The sea is gray in Agria, soil covered the beach

The sea at the beach of Agria Volos has changed color in the first fifty meters from the shore. Cyclone Daniel swelled the waters of the village’s stream and brought down from the mountain logs, stones and soil along with branches, “burying” the coastal road in the mud. The brought materials arrived outside the houses, entered basements and ground floors, destroyed household structures and everything in the yards. Since the morning, the residents were removing the soil from the houses with shovels, while crews from the municipality and the region were digging in the torrent to open roads for the water.

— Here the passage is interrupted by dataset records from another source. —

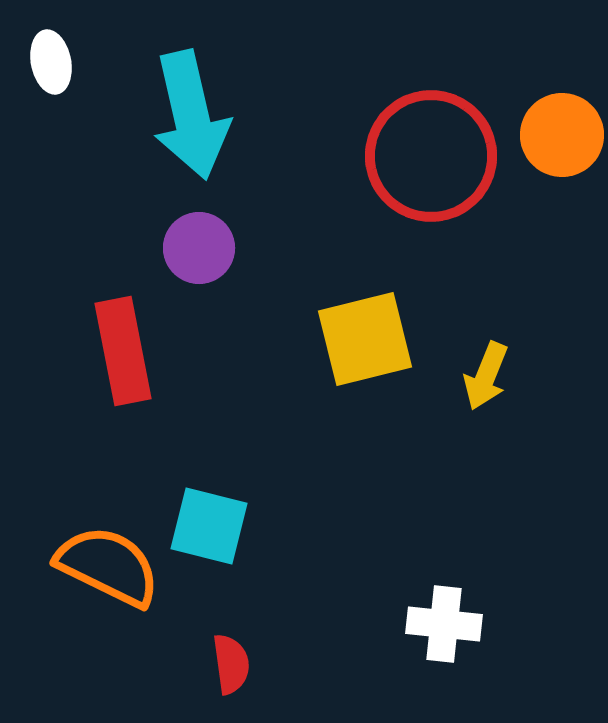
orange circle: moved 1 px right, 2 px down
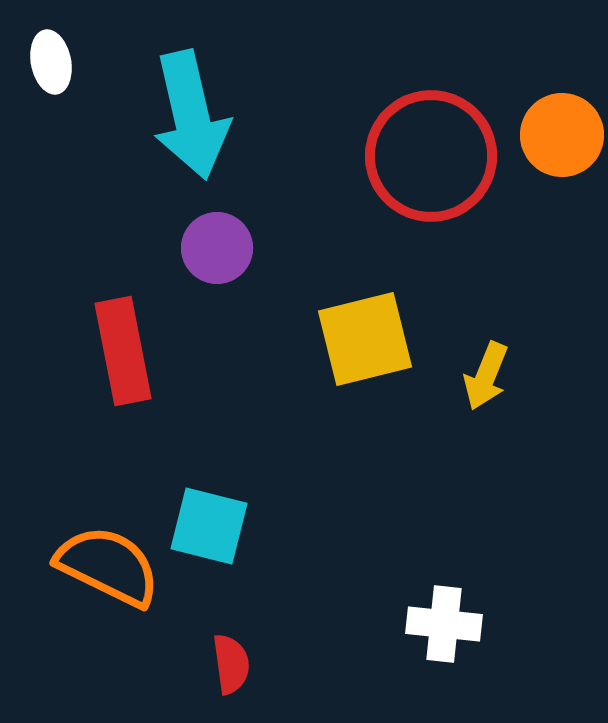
purple circle: moved 18 px right
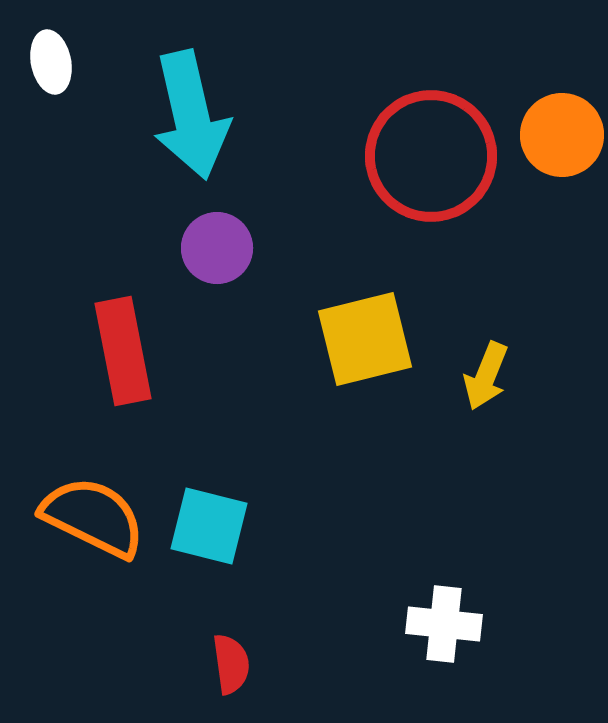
orange semicircle: moved 15 px left, 49 px up
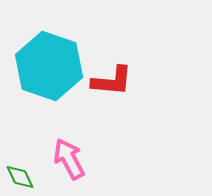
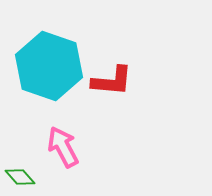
pink arrow: moved 6 px left, 12 px up
green diamond: rotated 16 degrees counterclockwise
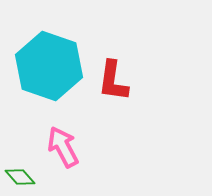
red L-shape: moved 1 px right; rotated 93 degrees clockwise
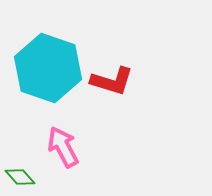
cyan hexagon: moved 1 px left, 2 px down
red L-shape: moved 1 px left; rotated 81 degrees counterclockwise
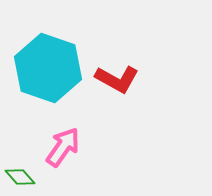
red L-shape: moved 5 px right, 2 px up; rotated 12 degrees clockwise
pink arrow: rotated 63 degrees clockwise
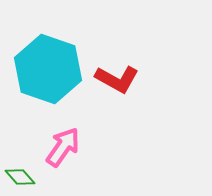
cyan hexagon: moved 1 px down
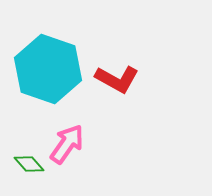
pink arrow: moved 4 px right, 3 px up
green diamond: moved 9 px right, 13 px up
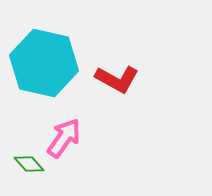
cyan hexagon: moved 4 px left, 6 px up; rotated 6 degrees counterclockwise
pink arrow: moved 3 px left, 6 px up
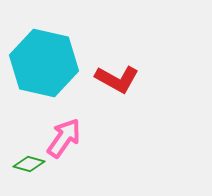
green diamond: rotated 32 degrees counterclockwise
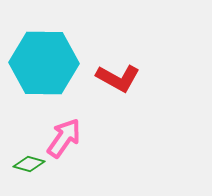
cyan hexagon: rotated 12 degrees counterclockwise
red L-shape: moved 1 px right, 1 px up
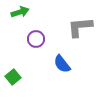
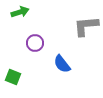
gray L-shape: moved 6 px right, 1 px up
purple circle: moved 1 px left, 4 px down
green square: rotated 28 degrees counterclockwise
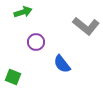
green arrow: moved 3 px right
gray L-shape: rotated 136 degrees counterclockwise
purple circle: moved 1 px right, 1 px up
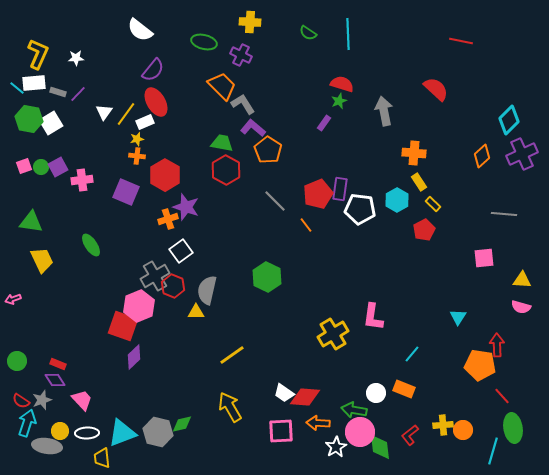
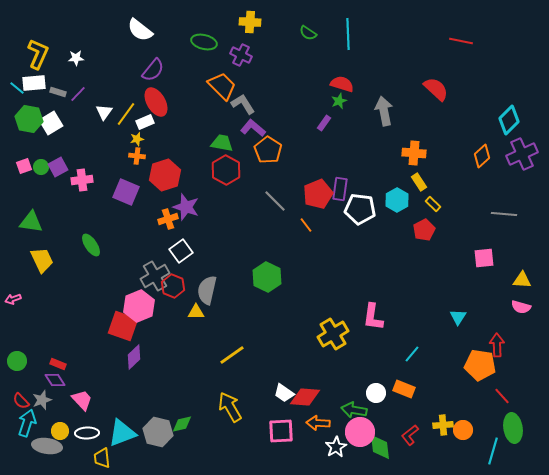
red hexagon at (165, 175): rotated 12 degrees clockwise
red semicircle at (21, 401): rotated 12 degrees clockwise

A resident of the area, Mr. Dimitris Papaioannou, reported that the rushing waters from the mountain “brought down entire elbows”, which blocked the gap under the two bridges, causing the water to overflow over them and bring soil and stones to the coastal zone .

“They stopped outside my house, it’s the first time I’ve seen something like this,” Mr. Papaioannou told APE-MPE and added: “All the household goods were destroyed, the mud entered the yard and the basement.”

Of course, in every second sentence the residents of the area mentioned how “lucky” they were in their misfortune, compared to the fate of the villages of the Thessalian plain. Another resident, Mr. Christos Zahopoulos, was watching the efforts of the crews, who with trucks and excavators are trying to open passages for the water and told us that “an elderly man who also lived through Janos, says that such a phenomenon is bound to appear in the village since 1956. It was a big disaster,” says Mr. Zahopoulos.